In addition, the database servers provide connections to a search
database 23 and a listing database 19 that includes an item or listing
table 94 and a rules table 21.
[0055] The listing database engine 27 facilitates adding, updating, and
deleting listings in the listing table 94. In addition, the listing
database engine 27 may provide additional services including the storage
and retrieval of currency exchange rates, category structures (e.g.,
listings are maintained in hierarchies of categories and other
classification schemes), zip code to regional identification maps and
other information. The listing database engine 27 utilizes the rules
engine 25 to analyze a listing. More specifically, the rules engine 25
may retrieve a characteristic rule from a rules table 21 and apply the
characteristic rule to the listing to determine whether the listing
should be characterized (e.g., tagged, marked, flagged, etc. with
metadata) to indicate that characterization. The characterization may be
to facilitate a subsequent filtering of the listing from a search result
or to perform additional processing before the listing is added to the
listing table 94. A rule is associated with a particular filter criteria
(e.g., inappropriate for a particular country).
[0056] The administration application 41 supports a user interface that is
utilized by administrative personnel to add, delete, and modify rules
that are stored in the rules table 21 and processed with the rules engine
25 as described above.
[0057] The scrubber 35 is used to normalize a listing. More specifically,
the scrubber 35 may for example strips HTML tags from the description,
converts text fields to Unicode, normalize all date fields to a common
date format, normalize all measurement units to a common measurement
unit, and normalizes all prices based on exchange rates to a common
currency. For example, the scrubber 35 may convert the measurement unit
of miles into kilometers. Another example may include converting Euros
into US dollars. Similarly, the scrubber 35 may convert Greek letters, or
the standard alphabet into a Unicode, such as UTF8. Normalization enables
searching across a heterogeneous set of listings with a simplified search
algorithm.
[0058] The search database engine 29 includes a publisher 33 and a full
indexer 31. The publisher 33 adds, deletes and updates normalized
listings both in the search database 23 and in the search index 17. The
full indexer 31 generates and updates a complete search index 17 in the
search engine 39 responsive to fragmentation of the search index 17 from
the addition and deletion of listings or responsive to initializing of
the search engine 39.
[0059] The components of the search system 15 may communicate with each
other over a search message bus 37 that utilizes publish/subscribe
middleware and database access software. In one embodiment the middleware
may be embodied as TIBCO RENDEZVOUS.TM., a middleware or Enterprise
Application Integration (EAI) product developed by Tibco Software, Inc.
────────
### WORK TO BE COMPLETED
Copy the listing database text starting with "In addition, the database" and going on through "rules table 21.", and swap every "rules table" for "policy table". The rows that come next are separate material and have nothing to do with the listing database text.
────────
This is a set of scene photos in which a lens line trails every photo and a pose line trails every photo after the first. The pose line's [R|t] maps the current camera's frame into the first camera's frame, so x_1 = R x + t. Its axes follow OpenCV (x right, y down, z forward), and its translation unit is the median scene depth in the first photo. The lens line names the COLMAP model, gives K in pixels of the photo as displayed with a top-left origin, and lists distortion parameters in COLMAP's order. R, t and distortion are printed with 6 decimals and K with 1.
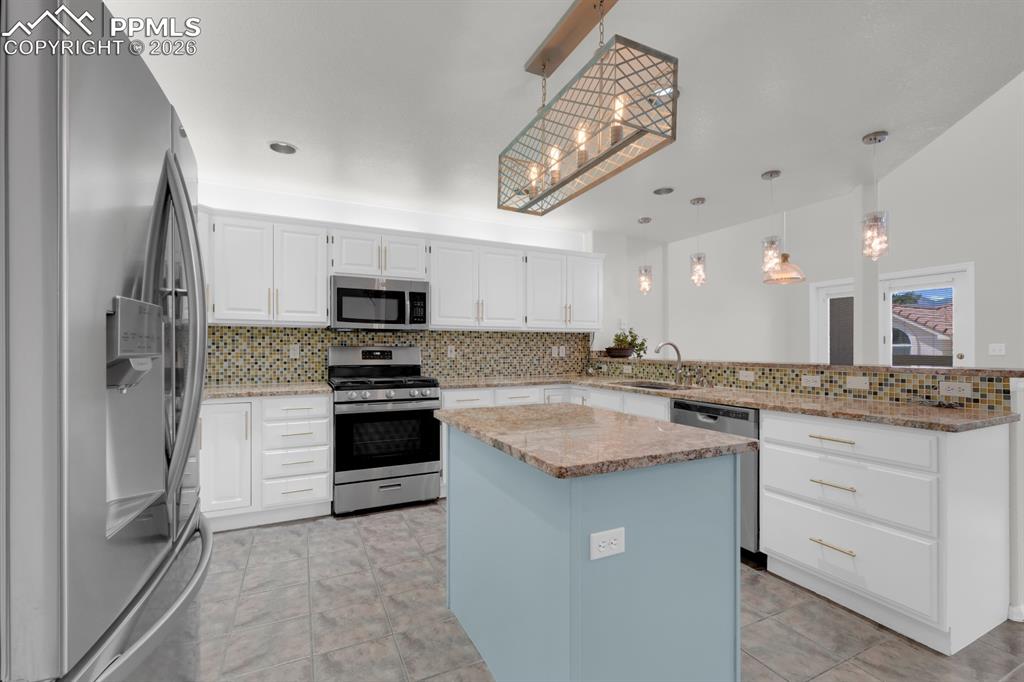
lens RADIAL K [[444.3, 0, 547.7], [0, 444.3, 349.2], [0, 0, 1]] dist [0.000565, 0.000199]
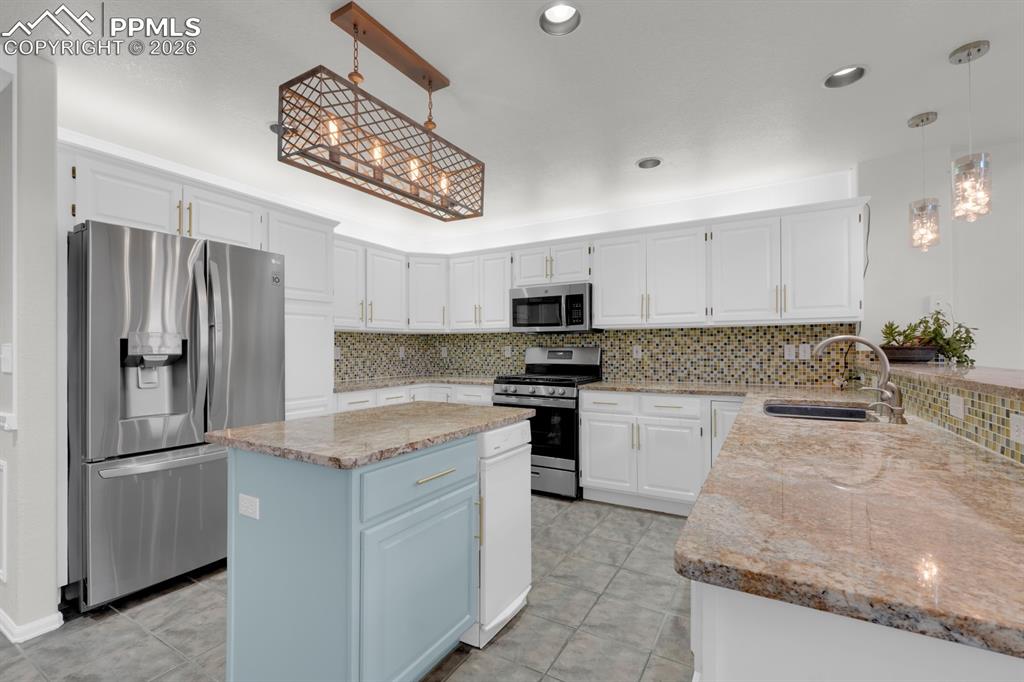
lens RADIAL K [[444.3, 0, 481.1], [0, 444.3, 347.5], [0, 0, 1]] dist [0.000565, 0.000199]
pose [[0.534039, -0.006323, -0.845436, 0.411561], [0.004278, 0.999979, -0.004776, -0.000706], [0.845449, -0.001066, 0.534055, 0.235376]]
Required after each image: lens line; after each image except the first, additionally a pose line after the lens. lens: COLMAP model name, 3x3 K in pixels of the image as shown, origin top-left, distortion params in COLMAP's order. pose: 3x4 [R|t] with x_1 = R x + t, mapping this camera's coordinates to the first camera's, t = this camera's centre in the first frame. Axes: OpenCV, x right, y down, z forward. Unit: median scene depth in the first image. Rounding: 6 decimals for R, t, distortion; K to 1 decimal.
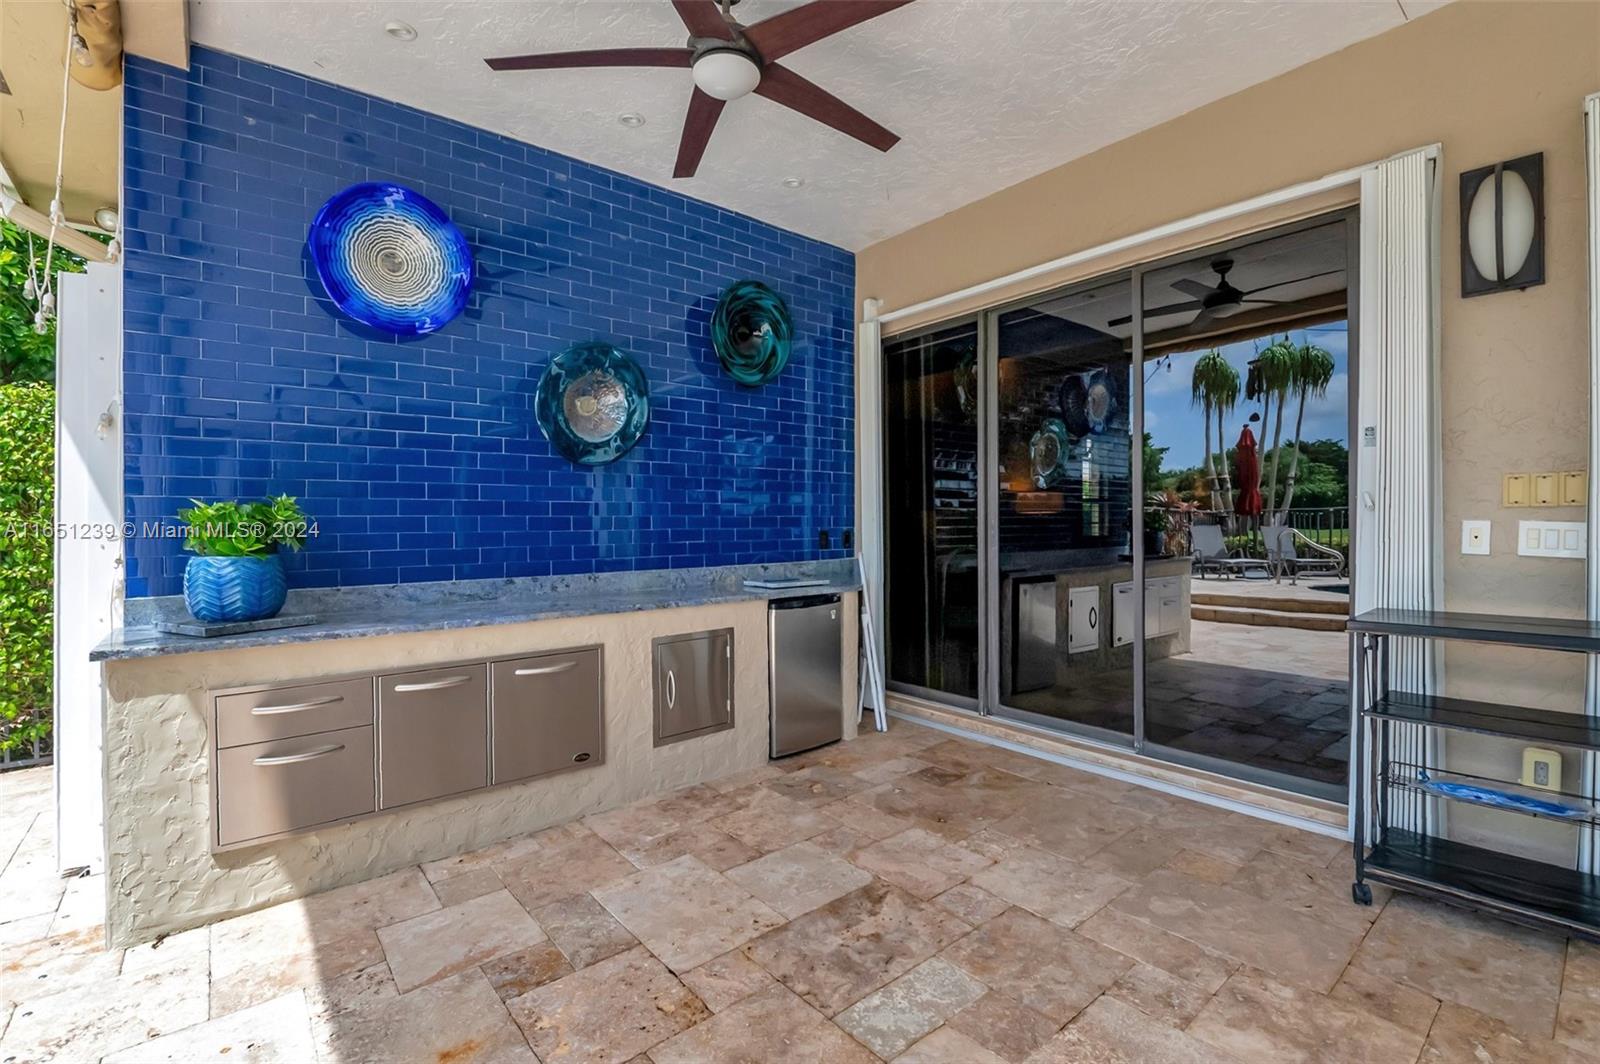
lens RADIAL K [[708.9, 0, 799.2], [0, 708.9, 535.1], [0, 0, 1]] dist [0.022012, -0.020685]
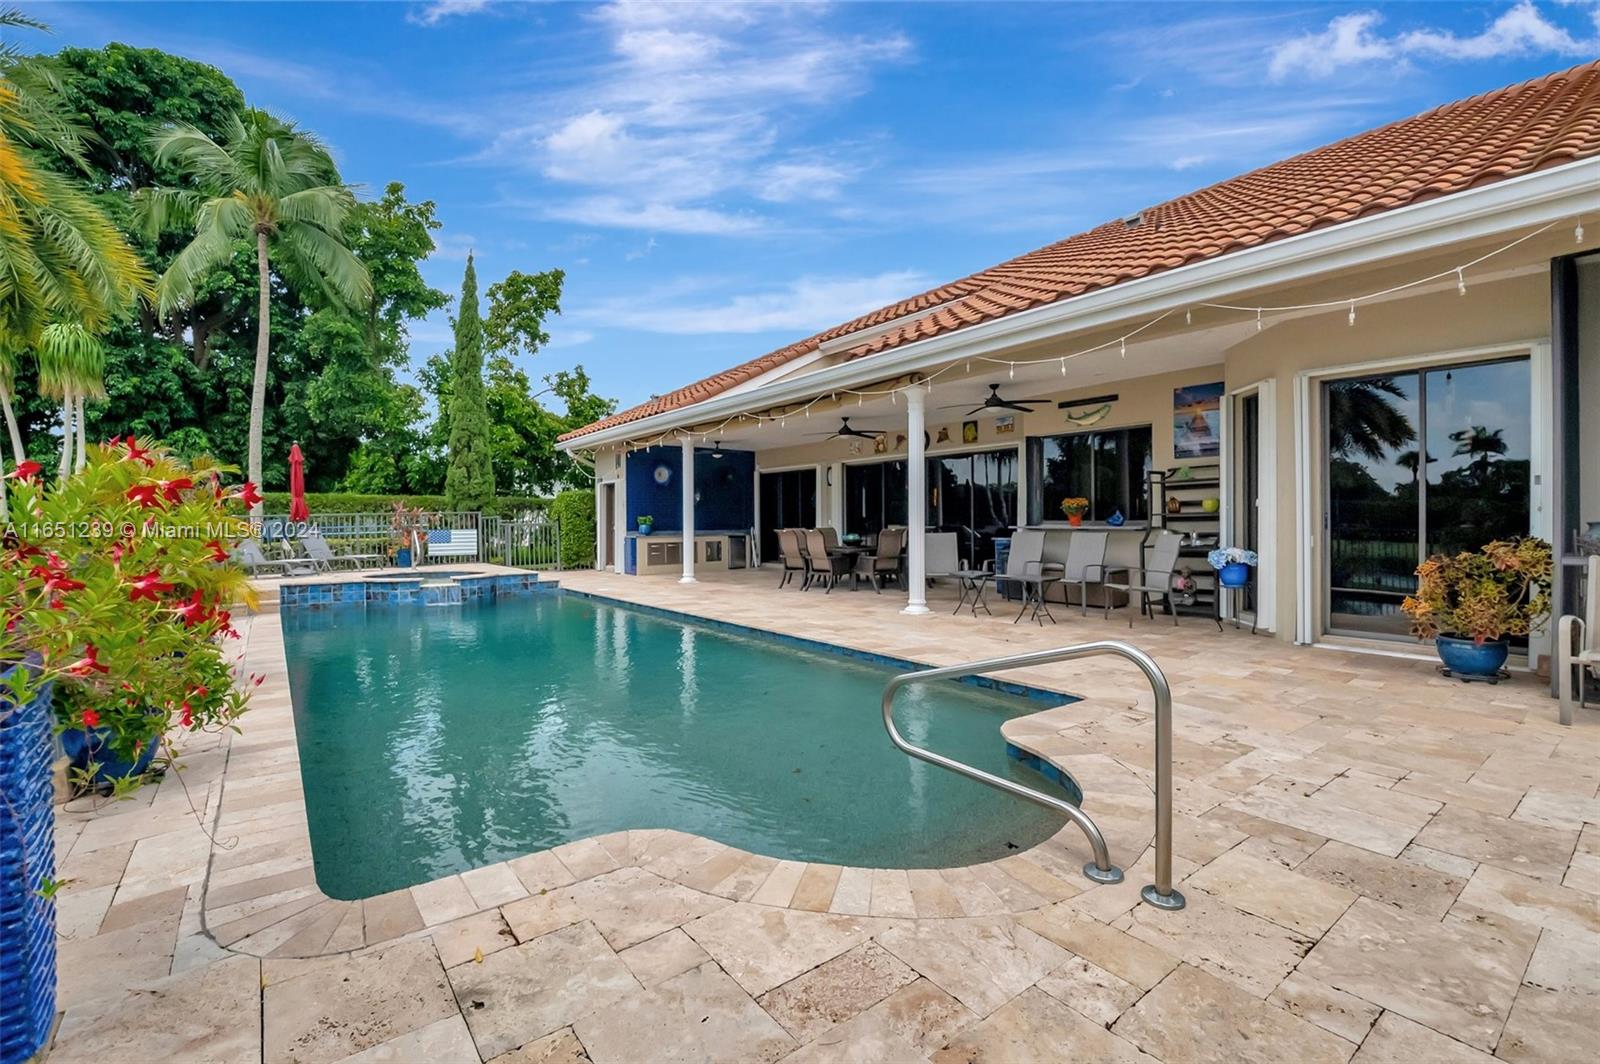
lens RADIAL K [[703.7, 0, 804.2], [0, 703.7, 506.9], [0, 0, 1]] dist [0.001309, -0.018892]
pose [[0.998703, 0.001430, -0.050892, 0.611907], [-0.002660, 0.999706, -0.024110, 0.002287], [0.050842, 0.024214, 0.998413, -3.213363]]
────────
### RESPONSE AREA
In addition, the database servers provide connections to a search
database 23 and a listing database 19 that includes an item or listing
table 94 and a policy table 21.